Today’s Audi vehicles already demonstrate many of the advanced driver assistance technologies that form the building blocks of what we call “piloted” driving, including Audi active lane assist, adaptive cruise control, Audi side assist and Audi pre sense rear, which helps drivers change lanes safely.
Among the brand’s accomplishments with more advanced piloted driving, still in development, have been the completion of a test drive by a selected group of journalists in an Audi A7 that drove more than 560 miles, largely hands-free on Interstate highways, from Silicon Valley, California, to the International Consumer Electronics Show in Law Vegas last January.

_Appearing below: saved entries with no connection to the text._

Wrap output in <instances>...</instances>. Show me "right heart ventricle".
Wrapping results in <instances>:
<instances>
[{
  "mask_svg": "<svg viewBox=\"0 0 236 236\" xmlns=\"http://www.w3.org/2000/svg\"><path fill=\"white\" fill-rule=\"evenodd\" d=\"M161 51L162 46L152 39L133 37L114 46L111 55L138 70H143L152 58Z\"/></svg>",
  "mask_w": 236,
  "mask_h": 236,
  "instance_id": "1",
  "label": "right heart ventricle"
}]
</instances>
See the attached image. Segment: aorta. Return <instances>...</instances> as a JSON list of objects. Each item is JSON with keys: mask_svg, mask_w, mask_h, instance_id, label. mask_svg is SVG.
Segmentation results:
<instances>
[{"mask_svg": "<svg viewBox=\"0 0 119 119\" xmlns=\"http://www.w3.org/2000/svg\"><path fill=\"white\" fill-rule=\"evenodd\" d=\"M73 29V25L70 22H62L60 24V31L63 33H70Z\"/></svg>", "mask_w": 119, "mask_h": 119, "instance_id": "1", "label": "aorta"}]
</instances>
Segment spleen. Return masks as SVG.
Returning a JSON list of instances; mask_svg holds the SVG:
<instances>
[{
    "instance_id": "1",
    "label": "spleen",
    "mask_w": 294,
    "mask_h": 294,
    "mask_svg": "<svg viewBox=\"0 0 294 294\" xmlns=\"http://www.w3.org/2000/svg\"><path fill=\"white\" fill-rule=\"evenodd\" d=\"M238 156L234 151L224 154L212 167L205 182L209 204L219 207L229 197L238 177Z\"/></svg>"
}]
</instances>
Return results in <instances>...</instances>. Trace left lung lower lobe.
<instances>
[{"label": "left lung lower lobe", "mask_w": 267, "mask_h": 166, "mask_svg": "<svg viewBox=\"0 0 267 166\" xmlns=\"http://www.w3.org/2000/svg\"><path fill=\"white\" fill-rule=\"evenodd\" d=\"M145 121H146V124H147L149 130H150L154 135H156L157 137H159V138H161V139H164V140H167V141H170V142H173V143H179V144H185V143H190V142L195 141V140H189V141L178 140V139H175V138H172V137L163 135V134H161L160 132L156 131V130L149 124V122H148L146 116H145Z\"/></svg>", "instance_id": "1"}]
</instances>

A video encapsulating this event and six other milestones of Audi piloted driving can be viewed here.
Audi has predicted that the company will field a model capable of fully autonomous driving within the next few years.
Navigant ranked each of 18 original-equipment manufacturers according to a number of criteria and then, based on their scores, grouped them into ranked categories.
After the “Leaders” group of four that included Audi, Navigant ranked as “Contenders” Volvo, Ford, Toyota and Honda; as “Challengers” Nissan, Jaguar Land Rover, Tesla and Hyundai/Kia; and in the last group, Fiat Chrysler, Mazda, Renault, PSA Peugeot Citroen and Mitsubishi.
Alexander acknowledged that Google has helped create a lot of media, public and industry interest in self-driving and has done significant development work on the concept. But Navigant didn’t include the tech giant among serious candidates for fielding its own self-driving vehicle in the next few years “because they’re not in danger of putting anything into production in that time,” he said.